◆ What is needed
If a line in the entries contains the word "firm", list it.

Data records
'''

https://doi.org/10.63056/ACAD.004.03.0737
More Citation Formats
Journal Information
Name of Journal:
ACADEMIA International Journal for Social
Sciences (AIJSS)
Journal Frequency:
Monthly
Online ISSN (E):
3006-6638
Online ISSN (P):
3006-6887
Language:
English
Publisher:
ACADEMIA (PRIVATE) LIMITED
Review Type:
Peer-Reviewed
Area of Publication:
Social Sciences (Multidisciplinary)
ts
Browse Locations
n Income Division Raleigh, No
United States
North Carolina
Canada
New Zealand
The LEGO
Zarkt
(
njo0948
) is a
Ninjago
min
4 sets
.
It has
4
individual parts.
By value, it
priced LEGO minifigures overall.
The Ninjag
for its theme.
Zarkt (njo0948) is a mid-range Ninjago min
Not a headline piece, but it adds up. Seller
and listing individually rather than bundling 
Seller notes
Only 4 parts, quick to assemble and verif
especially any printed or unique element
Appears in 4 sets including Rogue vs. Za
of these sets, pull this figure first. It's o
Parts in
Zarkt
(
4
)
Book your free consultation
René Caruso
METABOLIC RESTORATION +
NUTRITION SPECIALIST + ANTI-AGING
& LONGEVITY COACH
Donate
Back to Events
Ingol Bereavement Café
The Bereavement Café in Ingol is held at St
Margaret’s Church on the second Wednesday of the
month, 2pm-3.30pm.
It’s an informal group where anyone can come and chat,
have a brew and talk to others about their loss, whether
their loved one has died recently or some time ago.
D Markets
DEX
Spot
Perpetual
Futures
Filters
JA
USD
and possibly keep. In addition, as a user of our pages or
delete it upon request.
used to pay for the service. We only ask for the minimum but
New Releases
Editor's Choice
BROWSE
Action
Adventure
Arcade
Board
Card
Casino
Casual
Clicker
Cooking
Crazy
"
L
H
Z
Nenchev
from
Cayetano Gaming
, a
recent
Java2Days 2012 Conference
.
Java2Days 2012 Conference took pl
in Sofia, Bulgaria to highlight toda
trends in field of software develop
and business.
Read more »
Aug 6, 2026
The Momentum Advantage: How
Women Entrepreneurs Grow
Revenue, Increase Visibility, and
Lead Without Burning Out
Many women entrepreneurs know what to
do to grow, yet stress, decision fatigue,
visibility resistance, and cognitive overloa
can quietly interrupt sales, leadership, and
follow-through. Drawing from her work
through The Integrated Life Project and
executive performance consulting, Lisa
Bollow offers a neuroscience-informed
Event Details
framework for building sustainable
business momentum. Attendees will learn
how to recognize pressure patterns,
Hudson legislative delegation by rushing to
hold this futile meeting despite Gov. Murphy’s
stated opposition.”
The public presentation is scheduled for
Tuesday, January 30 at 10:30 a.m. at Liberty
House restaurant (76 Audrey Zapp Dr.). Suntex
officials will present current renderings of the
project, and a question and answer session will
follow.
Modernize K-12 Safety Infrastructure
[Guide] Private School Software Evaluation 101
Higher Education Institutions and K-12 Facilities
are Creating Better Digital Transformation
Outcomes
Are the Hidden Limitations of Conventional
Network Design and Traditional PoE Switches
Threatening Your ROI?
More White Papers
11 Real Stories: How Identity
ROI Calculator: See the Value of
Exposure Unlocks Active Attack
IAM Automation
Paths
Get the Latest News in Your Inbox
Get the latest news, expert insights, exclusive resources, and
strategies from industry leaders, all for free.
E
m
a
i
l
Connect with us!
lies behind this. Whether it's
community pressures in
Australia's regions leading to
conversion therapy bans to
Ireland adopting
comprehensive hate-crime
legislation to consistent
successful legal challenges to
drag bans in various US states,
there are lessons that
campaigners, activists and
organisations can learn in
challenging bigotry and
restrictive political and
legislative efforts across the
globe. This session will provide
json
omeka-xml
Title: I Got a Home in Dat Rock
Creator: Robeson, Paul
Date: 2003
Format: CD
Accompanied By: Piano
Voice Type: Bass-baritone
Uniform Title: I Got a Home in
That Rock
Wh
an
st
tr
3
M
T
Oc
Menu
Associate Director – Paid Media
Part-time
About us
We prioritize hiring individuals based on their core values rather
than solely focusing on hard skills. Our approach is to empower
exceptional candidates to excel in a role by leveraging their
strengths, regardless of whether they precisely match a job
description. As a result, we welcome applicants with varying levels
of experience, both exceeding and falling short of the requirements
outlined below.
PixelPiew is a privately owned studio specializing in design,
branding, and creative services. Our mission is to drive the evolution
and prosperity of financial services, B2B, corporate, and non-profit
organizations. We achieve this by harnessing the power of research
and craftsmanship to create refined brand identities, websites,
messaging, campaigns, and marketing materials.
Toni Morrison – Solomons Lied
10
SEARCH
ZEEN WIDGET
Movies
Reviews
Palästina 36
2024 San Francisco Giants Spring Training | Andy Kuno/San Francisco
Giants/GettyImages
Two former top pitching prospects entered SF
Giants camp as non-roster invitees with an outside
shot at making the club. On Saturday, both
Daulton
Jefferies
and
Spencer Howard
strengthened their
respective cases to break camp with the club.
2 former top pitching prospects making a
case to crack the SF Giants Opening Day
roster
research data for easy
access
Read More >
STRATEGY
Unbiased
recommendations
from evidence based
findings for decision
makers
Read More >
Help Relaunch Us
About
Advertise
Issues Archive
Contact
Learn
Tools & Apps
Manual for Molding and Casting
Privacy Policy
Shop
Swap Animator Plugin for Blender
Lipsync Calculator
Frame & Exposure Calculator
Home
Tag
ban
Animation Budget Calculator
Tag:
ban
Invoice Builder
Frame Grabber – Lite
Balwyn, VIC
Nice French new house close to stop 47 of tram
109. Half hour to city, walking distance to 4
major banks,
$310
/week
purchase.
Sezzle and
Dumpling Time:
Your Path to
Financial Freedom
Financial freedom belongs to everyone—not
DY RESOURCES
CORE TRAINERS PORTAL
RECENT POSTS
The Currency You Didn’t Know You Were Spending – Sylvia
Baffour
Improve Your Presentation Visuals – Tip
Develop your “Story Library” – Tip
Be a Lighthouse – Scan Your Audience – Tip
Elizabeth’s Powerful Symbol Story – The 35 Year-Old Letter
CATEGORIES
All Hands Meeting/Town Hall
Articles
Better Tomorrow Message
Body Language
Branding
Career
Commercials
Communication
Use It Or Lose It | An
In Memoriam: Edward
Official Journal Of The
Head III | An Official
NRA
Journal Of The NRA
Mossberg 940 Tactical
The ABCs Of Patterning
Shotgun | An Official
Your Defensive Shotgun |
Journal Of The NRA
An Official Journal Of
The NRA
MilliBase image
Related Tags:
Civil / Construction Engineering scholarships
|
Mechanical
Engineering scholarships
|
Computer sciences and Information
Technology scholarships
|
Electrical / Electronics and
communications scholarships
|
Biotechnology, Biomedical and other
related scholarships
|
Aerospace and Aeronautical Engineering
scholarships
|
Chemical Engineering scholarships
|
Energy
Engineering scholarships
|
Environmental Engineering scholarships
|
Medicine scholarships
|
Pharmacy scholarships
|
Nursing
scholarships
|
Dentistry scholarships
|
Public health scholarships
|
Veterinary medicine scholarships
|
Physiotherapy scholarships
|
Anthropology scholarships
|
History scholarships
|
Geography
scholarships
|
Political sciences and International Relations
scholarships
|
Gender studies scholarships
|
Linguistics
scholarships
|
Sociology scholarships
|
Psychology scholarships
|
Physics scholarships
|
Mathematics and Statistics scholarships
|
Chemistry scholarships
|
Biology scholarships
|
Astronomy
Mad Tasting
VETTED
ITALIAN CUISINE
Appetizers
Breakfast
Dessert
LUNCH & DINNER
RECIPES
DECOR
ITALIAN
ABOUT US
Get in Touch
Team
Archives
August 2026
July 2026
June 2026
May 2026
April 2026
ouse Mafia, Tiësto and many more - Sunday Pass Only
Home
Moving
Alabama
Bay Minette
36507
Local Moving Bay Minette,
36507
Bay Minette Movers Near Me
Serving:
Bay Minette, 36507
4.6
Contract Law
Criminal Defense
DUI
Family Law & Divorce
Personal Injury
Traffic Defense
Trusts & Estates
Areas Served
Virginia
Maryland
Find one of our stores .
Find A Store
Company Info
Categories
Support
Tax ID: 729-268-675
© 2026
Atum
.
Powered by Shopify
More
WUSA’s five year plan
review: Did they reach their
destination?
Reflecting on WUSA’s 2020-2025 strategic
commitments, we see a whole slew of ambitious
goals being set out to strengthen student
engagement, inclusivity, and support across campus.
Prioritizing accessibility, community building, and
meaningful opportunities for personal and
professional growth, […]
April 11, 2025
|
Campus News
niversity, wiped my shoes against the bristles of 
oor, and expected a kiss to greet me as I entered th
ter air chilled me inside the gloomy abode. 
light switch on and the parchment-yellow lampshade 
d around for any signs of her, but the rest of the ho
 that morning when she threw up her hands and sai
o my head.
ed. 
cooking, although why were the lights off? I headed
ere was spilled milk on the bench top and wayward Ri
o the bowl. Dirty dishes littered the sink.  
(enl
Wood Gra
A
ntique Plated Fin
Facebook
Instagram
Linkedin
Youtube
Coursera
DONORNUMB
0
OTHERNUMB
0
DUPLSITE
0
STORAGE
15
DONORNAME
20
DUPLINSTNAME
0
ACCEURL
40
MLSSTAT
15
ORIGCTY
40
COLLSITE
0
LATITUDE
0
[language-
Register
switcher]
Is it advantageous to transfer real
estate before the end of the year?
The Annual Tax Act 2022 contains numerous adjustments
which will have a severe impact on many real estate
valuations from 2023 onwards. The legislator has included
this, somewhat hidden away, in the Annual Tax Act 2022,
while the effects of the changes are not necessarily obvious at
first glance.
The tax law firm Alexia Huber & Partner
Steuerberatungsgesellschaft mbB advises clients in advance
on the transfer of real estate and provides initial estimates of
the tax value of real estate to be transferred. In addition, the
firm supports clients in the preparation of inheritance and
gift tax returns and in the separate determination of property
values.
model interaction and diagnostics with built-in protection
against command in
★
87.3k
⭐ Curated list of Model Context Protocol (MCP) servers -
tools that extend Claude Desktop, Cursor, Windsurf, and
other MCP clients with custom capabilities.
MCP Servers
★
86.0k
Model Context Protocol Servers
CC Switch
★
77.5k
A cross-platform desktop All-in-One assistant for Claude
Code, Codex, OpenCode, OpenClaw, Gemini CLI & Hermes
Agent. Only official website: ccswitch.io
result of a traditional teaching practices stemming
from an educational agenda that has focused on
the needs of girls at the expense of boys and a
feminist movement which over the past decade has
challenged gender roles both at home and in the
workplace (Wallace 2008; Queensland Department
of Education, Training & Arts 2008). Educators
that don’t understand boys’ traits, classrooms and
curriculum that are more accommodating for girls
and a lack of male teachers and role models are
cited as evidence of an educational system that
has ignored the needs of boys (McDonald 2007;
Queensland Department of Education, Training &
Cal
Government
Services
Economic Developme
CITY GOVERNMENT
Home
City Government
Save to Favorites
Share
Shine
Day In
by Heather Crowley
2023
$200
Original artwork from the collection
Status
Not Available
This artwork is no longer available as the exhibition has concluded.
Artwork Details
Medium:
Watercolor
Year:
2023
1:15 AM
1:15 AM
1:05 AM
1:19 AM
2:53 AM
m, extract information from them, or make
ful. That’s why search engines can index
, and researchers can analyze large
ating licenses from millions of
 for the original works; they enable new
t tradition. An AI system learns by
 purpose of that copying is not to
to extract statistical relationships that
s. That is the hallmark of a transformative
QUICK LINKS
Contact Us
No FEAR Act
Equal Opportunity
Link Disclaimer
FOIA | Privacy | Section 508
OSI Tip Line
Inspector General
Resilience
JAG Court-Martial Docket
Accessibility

'''

◆ Solved problem
The tax law firm Alexia Huber & Partner
firm supports clients in the preparation of inheritance and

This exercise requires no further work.